YOUR TASK:
Write the next part of the article about the children's television program Kids Incorporated below, starting right after its final sentence.

PAGE EXTRACT:
——————————

Kids Incorporated (also known as Kids Inc.) is an American children's television program that began production in the mid-1980s and continued airing well into the early 1990s. It was largely a youth-oriented program with musical performances as an integral part of every episode. The pilot episode was shot on September 1, 1983, and the series aired in syndication from September 1, 1984, to May 25, 1986, and on the Disney Channel from November 3, 1986, to January 9, 1994. Reruns aired on the Disney Channel until May 30, 1996.

Plot
The show revolves around a group of children and teenagers who performed in their own rock group, Kids Incorporated. They struggled to deal with issues ranging from crushes to peer pressure to child abuse, while performing regularly at a local former music club called The P*lace, which was really called The Palace, but the "a" in the sign burned out and was not replaced. The action took place on abstract "stagey" sets and the plots involved many fantasy elements, such as the group meeting a robot (Season 1, Episode 10), a runaway princess (Season 1, Episode 6) and even a wise-cracking bicycle (Season 1, Episode 17). In addition to their performances on stage, the group would break into song when they were off-stage.

——————————

DATA EXCERPTS:
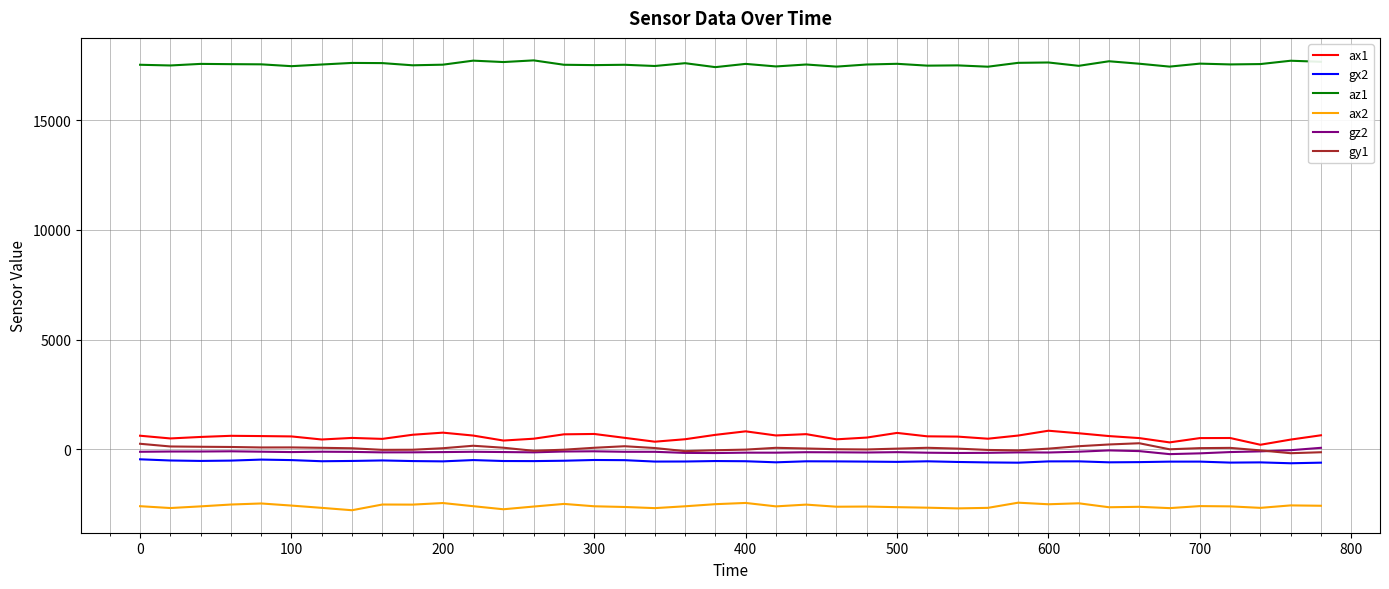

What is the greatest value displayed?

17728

——————————

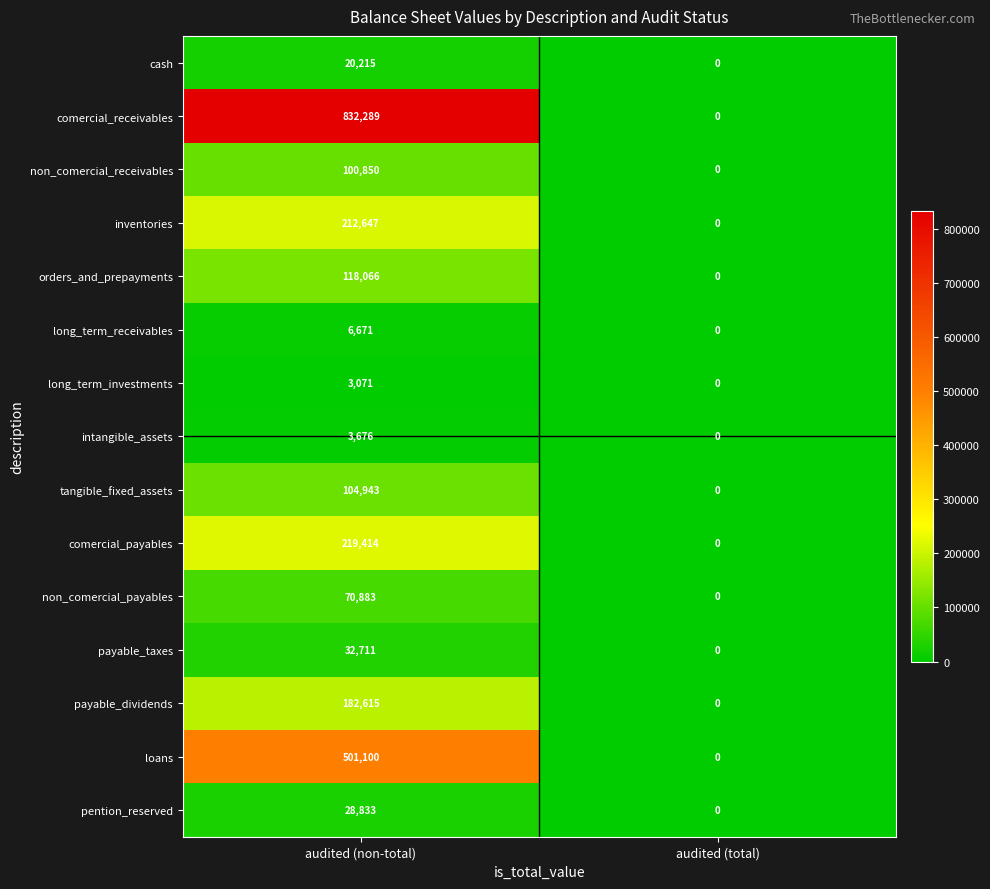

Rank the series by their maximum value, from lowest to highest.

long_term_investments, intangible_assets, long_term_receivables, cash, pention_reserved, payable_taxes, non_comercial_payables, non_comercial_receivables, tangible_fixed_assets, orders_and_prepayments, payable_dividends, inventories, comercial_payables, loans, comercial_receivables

——————————

RESPONSE FOR THIS EXERCISE:
Cast and characters
For many of the cast members, dancers and musicians, the show was the beginning of a successful career in the entertainment industry. The most visible stars are: 
  
 Renee Sands and Stacy "Fergie" Ferguson, both of whom were founding members of pop trio Wild Orchid. Fergie later joined the Grammy Award-winning group the Black Eyed Peas, then launched her successful solo career. During her tenure on Kids Incorporated, she went from being the youngest to the oldest and holds the record for the longest run at six seasons, including the pilot. 
 Martika (a.k.a. Marta Marrero) became a singer with two hit studio records in the late 1980s-early 1990s ("Toy Soldiers"); she began using the mononym Martika billing during her time on the series.
 Mario Lopez (Saved by the Bell, Pacific Blue, Extra and Dancing with the Stars) - Lopez appeared as a background dancer and musician throughout the series.
 Eric Balfour (24, Haven, Skyline)
 Jennifer Love Hewitt, who was credited simply as "Love Hewitt", (Party of Five, I Know What You Did Last Summer, Ghost Whisperer, Criminal Minds, 9-1-1) 
 Brian Friedman (bass guitarist, keyboards, keytar) – 1991–1994
 Brian Poth (keytarist, bass guitar, tambourine) – 1987–1988
 Shanice Wilson (keyboards, vocals) - 1984
 Rahsaan Patterson gained experience as a backup vocalist for several artists including Brandy Norwood and Tevin Campbell.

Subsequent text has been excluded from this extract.